American baseball player (born 1988)

Conor Joseph Mullee (born February 25, 1988) is an American former professional baseball pitcher. He played in Major League Baseball (MLB) for the New York Yankees.

==Career==

===New York Yankees===
Mullee played college baseball at Saint Peter's College, primarily as an infielder but he was drafted by the New York Yankees in the 24th round of the 2010 Major League Baseball draft as a Right handed pitcher.

Unfortunately Mullee was forced to undergo Tommy John Surgery in June 2011 after experiencing elbow pain, he pitched five innings for the Staten Island Yankees before requiring surgery after suffering an avulsion fracture in which his repaired Ligament tore off the bone. This time a screw had to be used to hold the Ligament in place. Mullee was forced to undergo surgery a third time in February, 2013 after his bone failed to properly heal around the screw.
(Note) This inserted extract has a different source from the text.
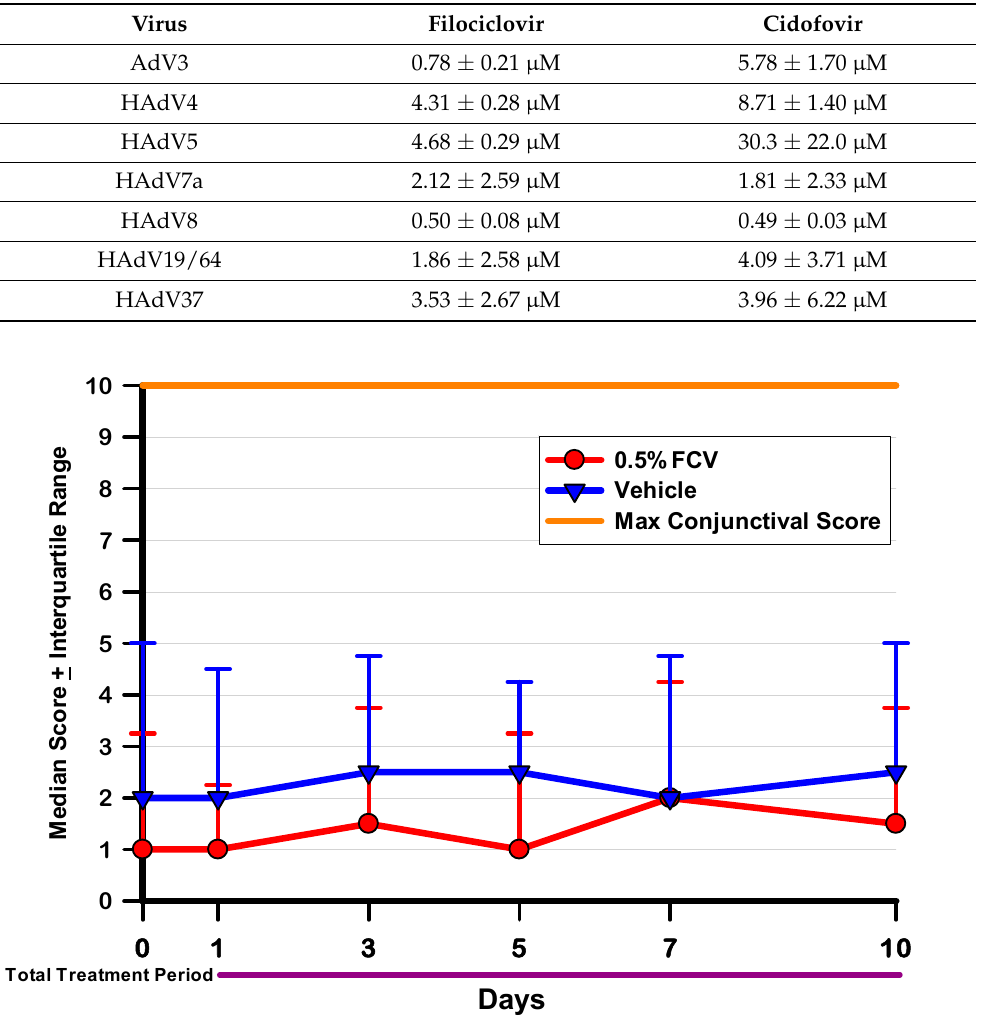
Figure 2. Median and interquartile ranges of the total conjunctival scores for 0.5% FCV and vehicle for each observation day in the ocular toxicity study. There were no significant differences between 0.5% FCV and the vehicle for any day ( p > 0.05, K–W).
Having thrown only five innings from 2011 to 2013 due to the elbow issues, he returned in 2014 and pitched well for the Staten Island Yankees and the Charleston RiverDogs and moved up the minor league ladder to the Yankees' Triple–A affiliate, the Scranton/Wilkes-Barre RailRiders, in 2015.

Mullee was called up to the majors for the first time on May 14, 2016. Mullee pitched in three games, giving up one run in three innings pitched before he was placed on the 15-day DL with nerve issue in his hand on July 3. The Yankees announced he would miss the rest of the season and subsequently put him on the 60 day disabled list on August 13.

===Chicago Cubs===
Mullee was claimed off waivers by the Chicago Cubs on November 2, 2016, On December 2, he was non–tendered by the Cubs and became a free agent.

On December 12, 2016, Mullee re–signed with the Cubs organization on a minor league contract that included an invitation to spring training. In 13 games for the Triple–A Iowa Cubs, he struggled to a 7.36 ERA with 13 strikeouts across 18 1/3 innings pitched. Mullee was released by Chicago on July 5, 2017.